Cotton is Uganda’s third largest export crop after coffee and tea, as well as the main source of income for some 250,000 households. After the Ugandan government launching a campaign to support cotton and other local industries many of the farmers, hopes are high that the industry would embrace a boom.
Before the onset of stiff competition from Asia, Uganda’s textile industry had been a flourishing industry way back to the 1960s. There were structures and systems right from growing to marketing cotton, and extension workers could traverse villages teaching farmers how to plant and harvest cotton.
The price of cotton at the farm-gate was paid by the ginneries or co-operatives in most cases, and the government would provide a subsidy. This system always encouraged farmers as a good price was guaranteed.
At the national level there was the Lint Marketing Board (LMB), which had the monopoly to trade in all the lint and cotton seed. As a result, production reached the highest level, of 470,000 bales of lint, in 1969/70, according to government figures.
The government is striving to revamp the sector as the country spends 888 million dollars on annual textile imports, money that would have been used to revamp the industry locally. The government is arguing the crop can still be one of the country’s top foreign exchange earners and generate much of the revenue internally.
Earlier this year, President Yoweri Museveni called for supporting Uganda’s local industries and directed all uniforms for the army, the police and prisons service be bought locally.
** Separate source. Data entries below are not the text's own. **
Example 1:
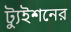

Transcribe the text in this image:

ট্যুইশনের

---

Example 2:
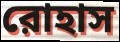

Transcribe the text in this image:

রোহাস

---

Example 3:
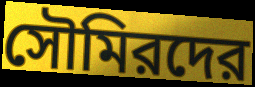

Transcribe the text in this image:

সৌমিরদের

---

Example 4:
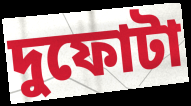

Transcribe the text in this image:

দুফোটা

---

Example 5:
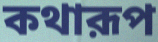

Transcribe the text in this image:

কথারূপ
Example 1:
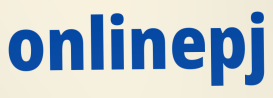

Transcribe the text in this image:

onlinepj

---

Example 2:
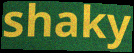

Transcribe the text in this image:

shaky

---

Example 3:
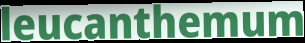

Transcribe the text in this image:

leucanthemum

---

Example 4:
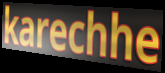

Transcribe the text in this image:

karechhe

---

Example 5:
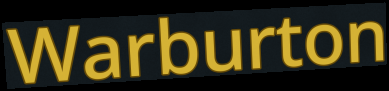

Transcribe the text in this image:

Warburton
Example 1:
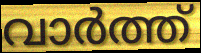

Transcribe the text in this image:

വാർത്ത്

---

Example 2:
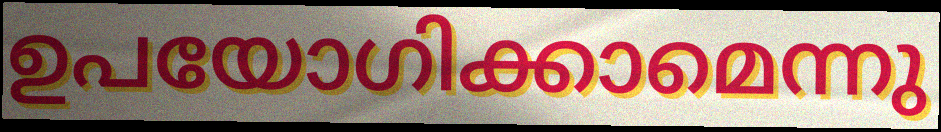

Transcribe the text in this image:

ഉപയോഗിക്കാമെന്നു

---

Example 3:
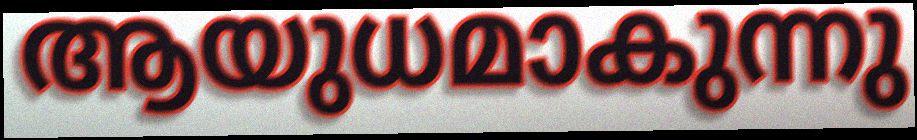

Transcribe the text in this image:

ആയുധമാകുന്നു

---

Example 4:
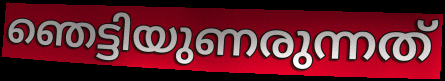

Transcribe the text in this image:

ഞെട്ടിയുണരുന്നത്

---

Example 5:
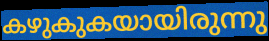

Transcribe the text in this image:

കഴുകുകയായിരുന്നു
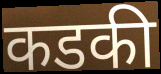
कडकी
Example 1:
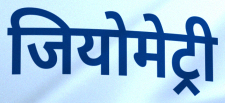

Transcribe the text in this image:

जियोमेट्री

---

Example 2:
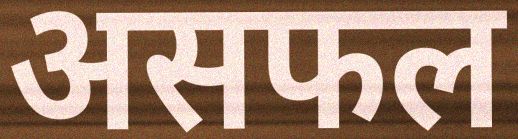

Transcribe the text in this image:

असफल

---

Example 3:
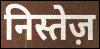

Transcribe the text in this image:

निस्तेज़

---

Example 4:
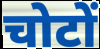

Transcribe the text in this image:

चोटों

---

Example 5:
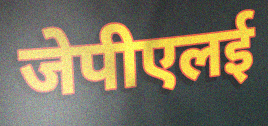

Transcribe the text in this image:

जेपीएलई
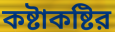
কষ্টাকষ্টির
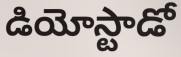
డియోస్టాడో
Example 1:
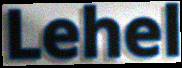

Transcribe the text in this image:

Lehel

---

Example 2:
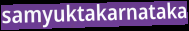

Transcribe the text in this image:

samyuktakarnataka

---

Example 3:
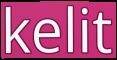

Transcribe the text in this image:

kelit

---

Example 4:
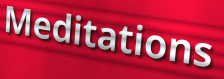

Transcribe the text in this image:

Meditations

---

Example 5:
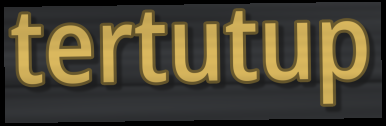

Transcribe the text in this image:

tertutup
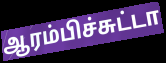
ஆரம்பிச்சுட்டா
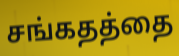
சங்கதத்தை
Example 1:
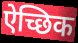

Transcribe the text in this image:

ऐच्छिक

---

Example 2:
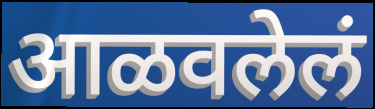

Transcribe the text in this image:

आळवलेलं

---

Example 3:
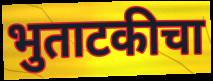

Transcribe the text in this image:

भुताटकीचा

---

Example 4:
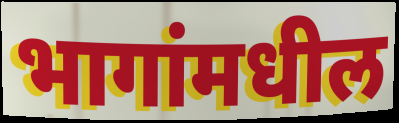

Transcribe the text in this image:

भागांमधील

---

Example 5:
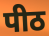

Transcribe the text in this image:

पीठ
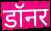
डॉनर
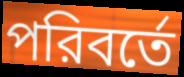
পরিবর্তে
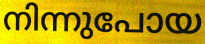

Banking on a recent decision by East African Community member states to ban importation of used clothes, Uganda believes it can still reap big from the crop.
The country is already reaping from the available international markets where it can export its textile materials tariff and quota free.
According to CDO, Uganda now has 40 ginneries and a total installed seasonal ginning capacity of around 1 million bales of lint production (200,000 tonnes). This is above the maximum production achieved in the last two decades.
Despite many opportunities awaiting local farmers, The government is urged to help farmers cope with the harsh climate change effects besides declining soil fertility.
As the last two seasons have not been good due to prolonged dry spells and infertile soils, Hence farmers need to be provided with good-quality seeds and fertilizers to ensure good yields.
In 2015, Uganda cotton exports rose to 63,512 tonnes from 40,671 tonnes in 2014, but the value for exported cotton dropped to 20 million U.S. dollars in 2015 from 22 million dollars in 2014.